Earlier, ARCs ended up exiting investments (through the acquisition of debt) in one to two years, if the asset was resolved through insolvency where they were unable to bid or participate, said Singh.
Too good to be true?
Experts said that though the move is a step in the right direction, it comes with its own set of challenges. For one, the conditions imposed by RBI would mean that ARCs will have to change their regulatory framework and hire professionals having expertise in running firms and companies. That could result in higher costs.
"It (RBI’s move) will provide an additional avenue for ARCs, whose objective is to restructure delinquent loans, but enhancing disclosures and forming a committee will increase the cost of compliance," said Sonam Chandwani, managing director at KS Legal & Associates.

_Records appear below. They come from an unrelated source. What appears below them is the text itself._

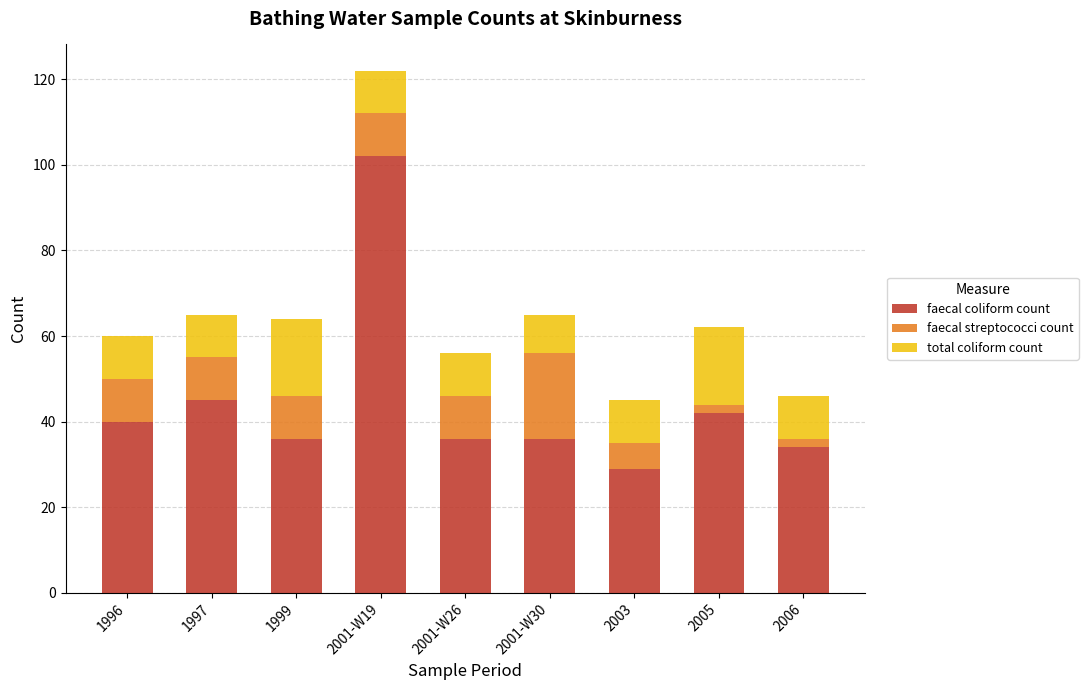

The faecal coliform count series shows 36 at 2001-W30. True or false?

True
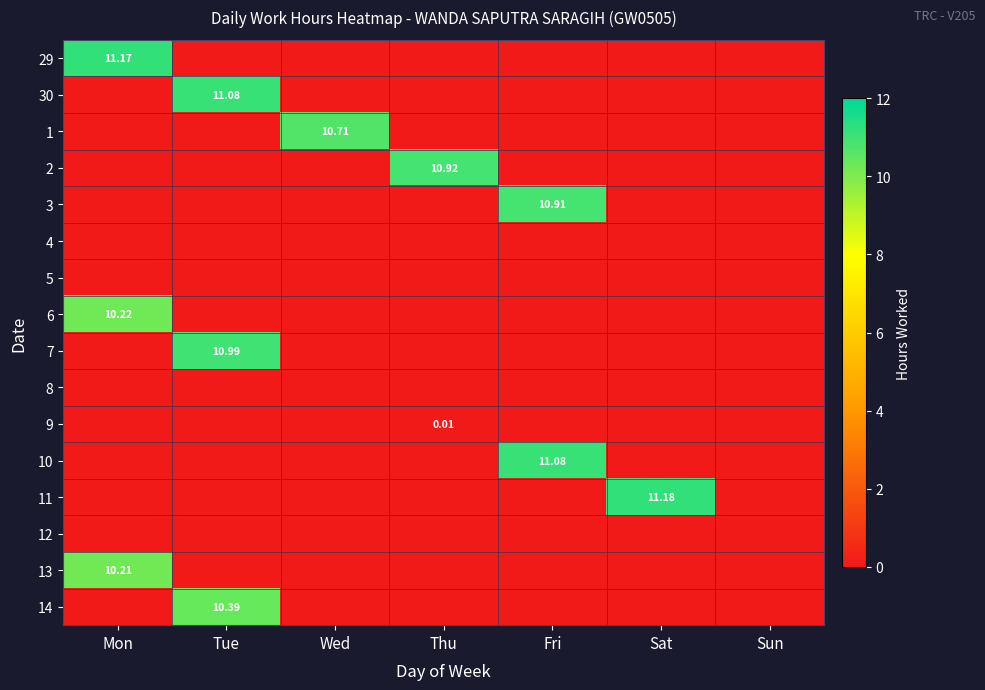

What is the difference between the maximum and minimum values in the 29 series?

11.2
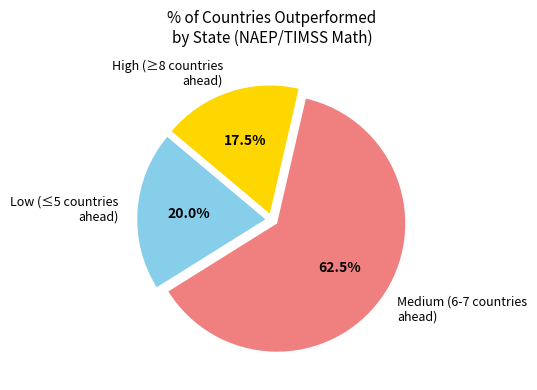

Combined, do Low (≤5 countries ahead) and High (≥8 countries ahead) account for over 50%?

No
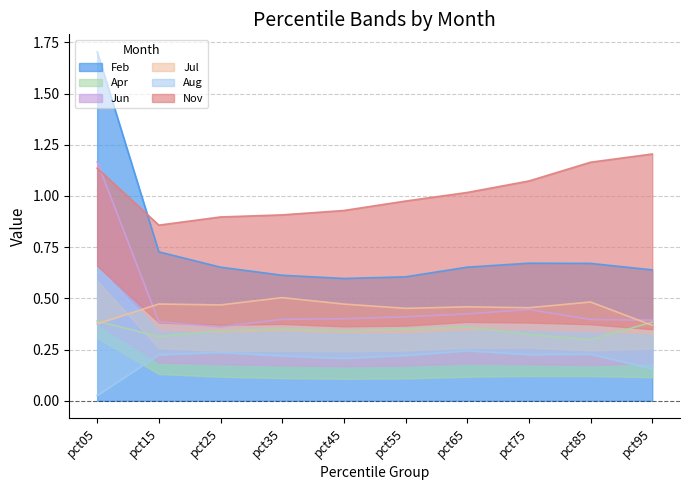

Between pct05 and pct65, which series saw the biggest shift?

Feb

However, it is too early to decide the extent of resolutions as ARCs are offered to take up these bad loans even before banks approach the bankruptcy route, said Chandwani.
"ARCs are actively focusing on retail portfolios, making them more risk-averse, and they had analysed these companies before IBC, so it all depends on the value they will get under IBC," said Chandwani.
Dhananjay Kumar, partner at Cyril Amarchand Mangaldas, said while the circular will open up the submission of resolution plans by ARCs and their constituents, any resolution, ultimately, would depend on the viability and sustainability of the business in insolvency.
"With this move, banks benefit to the extent of more flexibility in the participation of resolution applicants in the resolution process,” said Kumar. “Haircuts will not be impacted by this move as haircuts depend on the status and value of the asset in IBC."